ARD athletics expert Frank Busemann

Budapest 2023 as a learning process

Neugebauer is already showing what is possible for him in his World Cup debut in 2023. In Budapest he is leading after the first day. “Suddenly all eyes are on you, that’s something completely different,” the 25-year-old remembers the tension and the pressure. The night when the head comes into play doesn’t make it any better. Decathletes like to call it the “eleventh discipline” for good reason. The hurdles and discus throw failed on the second day. Neugebauer ended up fifth and took home the feeling that there was more to it.

At the Olympic Games in Paris a year later he was on course for gold again and did better. Neugebauer withstood the pressure to win a medal, took silver, but remained below his potential in the French capital on the second day.

The Hammer of Tokyo in the shape of a spear

The key to gold is the javelin throw, as Neugebauer and his coach Jim Garnham quickly realize when analyzing their mistakes. “With 56 meters you lose points, with 60 to 63 you swim along. With anything beyond that you can win points,” explains Busemann, who also won Olympic silver in Atlanta in 1996.

Video:
The Golden Decathlon by Leo Neugebauer (17 min)

With a personal best of 58.99 meters, Neugebauer will compete in the javelin throw in Tokyo on September 21st, but he will have disciplined work on his mistakes and his American lifestyle minimum in his luggage. “There’s a cool crowd here, my family is here: Let’s have a little fun,” says the German and catapults his javelin to an outstanding 64.34 meters.

“The sky is the limit”

With this spear-shaped hammer, he takes the lead and then brings gold to the finish line in a furious 1,500-meter race. He lies on the track for minutes, completely exhausted. “There are lucky punches in athletics, but this definitely wasn’t one,” says Neugebauer, whom his coach sees as far from being at the end of his development. “I probably shouldn’t say it, but ‘the sky is the limit’. He can do something that no one else has ever done before,” Garnham said.
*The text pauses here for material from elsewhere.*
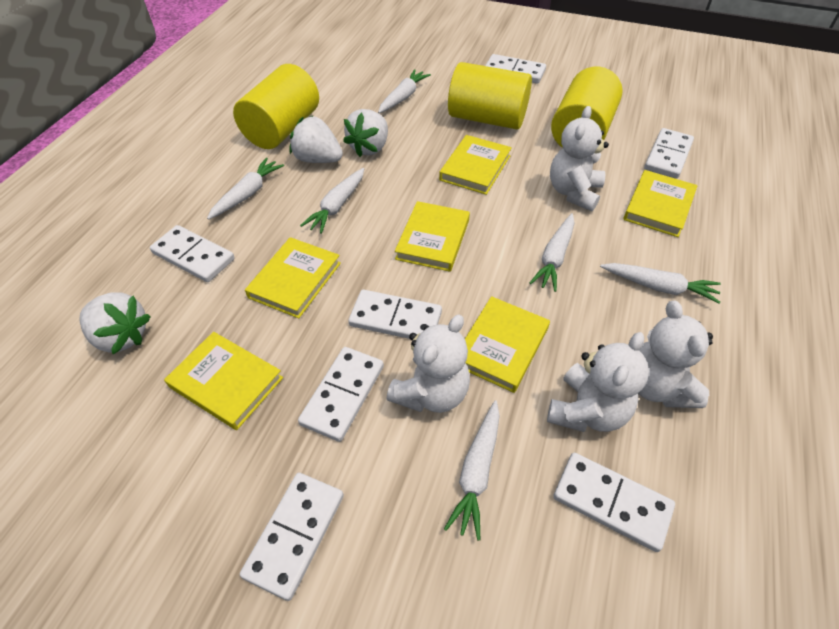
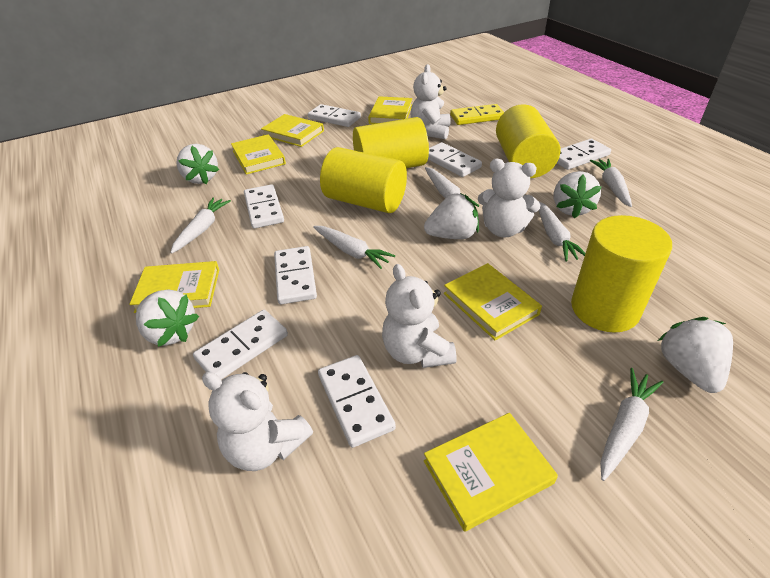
white strawberry: 3 -> 5
yellow cylinder: 3 -> 4
yellow domino: 0 -> 1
Will the king climb Mount Olympus in LA?

Will the coronation in Tokyo be followed by promotion to the Olympus in 2028 at the Games in Los Angeles? Neugebauer will then be in his prime decathlon age. The world record is also shaky. He is 165 points short of the record set by Frenchman Kevin Mayer (9126). “He is an all-rounder who still has potential everywhere. And that should scare the others,” says expert Busemann.

Decathlete Leo Neugebauer

Leo Neugebauer is world champion! This title is twice as important as Olympic silver and is so valuable because it was not given to him, says ARD expert Frank Busemann.

Leo Neugebauer celebrates his gold medal

With Olympic silver, a German record and now World Cup gold, decathlete Leo Neugebauer has achieved almost everything at the age of just 25. But his era has probably just begun.